= Les troqueurs =

Opera by Antoine Dauvergne

Les troqueurs (The Barterers) is a comic opera in one act by the French composer Antoine Dauvergne, first performed at the Foire Saint-Laurent in Paris on 30 July 1753 and revived by the Opéra-Comique at the Hôtel de Bourgogne on 26 February 1762. The libretto, by Jean-Joseph Vadé, is based on the tale in verse of the same name by La Fontaine.

Although designated an opéra bouffon or an intermède, Les troqueurs is famous as an important work in the development of opéra comique. Since 1752, musical life in Paris had been wracked by the so-called Querelle des Bouffons, an argument between the rival partisans of French and Italian music. The Italian faction was particularly keen on comic opera (opera buffa), best represented in their eyes by Pergolesi's La serva padrona. Jean Monnet, head of the Théâtre de la Foire Saint-Laurent, decided to commission Dauvergne to write a new French opera in the style of Pergolesi. The result was Les troqueurs and it was an immediate success. In his memoirs, Monnet claims he tricked the Italian faction, who were likely to reject anything by a French composer out of hand, by spreading the rumour that the opera was the work of an Italian living in Vienna who had a good knowledge of the French language. The Italian partisans were fooled and warmly welcomed Les troqueurs, although when Monnet subsequently revealed the deception they were furious.

Les troqueurs, with its simple plot, everyday characters and Italianate melodies, had a great influence on the relatively new genre of French opéra comique. Up to that point, opéras comiques had been spoken plays with songs whose words were new but whose music was not original. Dauvergne set the fashion for composing the music to these pieces afresh. Unlike opéras comiques, however, Les troqueurs utilizes sung (recitatives) rather than spoken dialogue. In this, Dauvergne was following the example of Pergolesi's La serva padrona.

==Roles==

| Cast | Voice type | Premiere: |
|---|---|---|
| Lubin | bass |  |
| Lucas | bass |  |
| Fanchon | soprano |  |
| Margot | soprano | Marie-Jeanne Fesch |

==Synopsis==
Lubin is engaged to Margot, but he finds her a bit too flighty. His friend, Lucas, is engaged to Fanchon, but he finds her a bit too laid-back and languorous.

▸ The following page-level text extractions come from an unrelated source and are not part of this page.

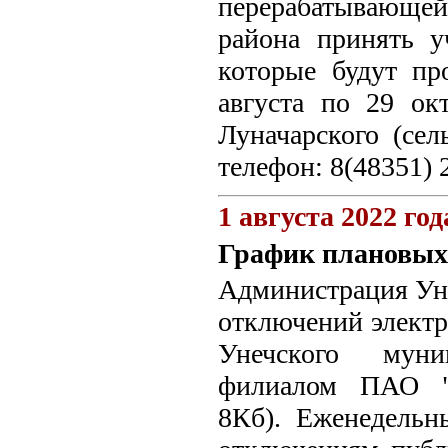
перерабатывающе
района принять у
которые будут пр
августа по 29 окт
Луначарского (сел
телефон: 8(48351) 
1 августа 2022 год
График плановых 
Администрация Уне
отключений электро
Унечского муни
филиалом ПАО "М
8Кб). Еженедель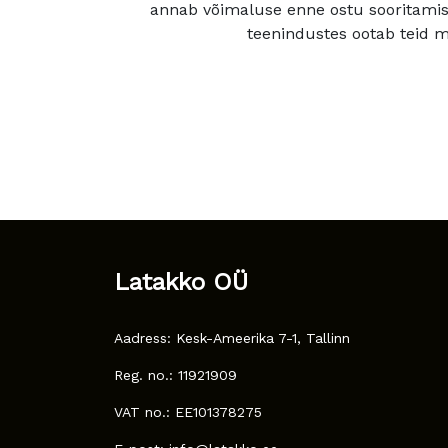
annab võimaluse enne ostu sooritamis
teenindustes ootab teid mu
Latakko OÜ
Aadress: Kesk-Ameerika 7-1, Tallinn
Reg. no.: 11921909
VAT no.: EE101378275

The two men decide to swap partners, and inform their fiancées what they have decided. Outraged, Margot swears vengeance and after a whispered conversation the two women give their consent.

Lucas tells Margot that he wants to make her happy, but when she replies that she loves spending money, abundance, games and dancing, he begins to regret his new choice. Lubin, too, has discovered that you can have too much of a good thing, and finds Fanchon's slowness an irritation.

The men ask to be taken back by their former partners, but the women refuse until the men, on their knees, beg for pardon. Only when Lucas agrees to obey Fanchon in all things, and Lubin agrees that Margot will be the mistress of their household, do the women relent.

==Recording==
- Les troqueurs Mary Saint-Palais, Sophie Marin-Degor, Nicolas Rivenq, Jean-Marc Salzmann, Cappella Coloniensis, conducted by William Christie (Harmonia Mundi, 1994)

==Sources==
- Booklet notes to the Christie recording
- Le magazine de l'opéra baroque
- Libretto, at livretsbaroques.fr
- Dauvergne, Antoine. Les troqueurs, en un acte, facsimile libretto in French. (Duchesne, Paris, 1772). View at Google Books.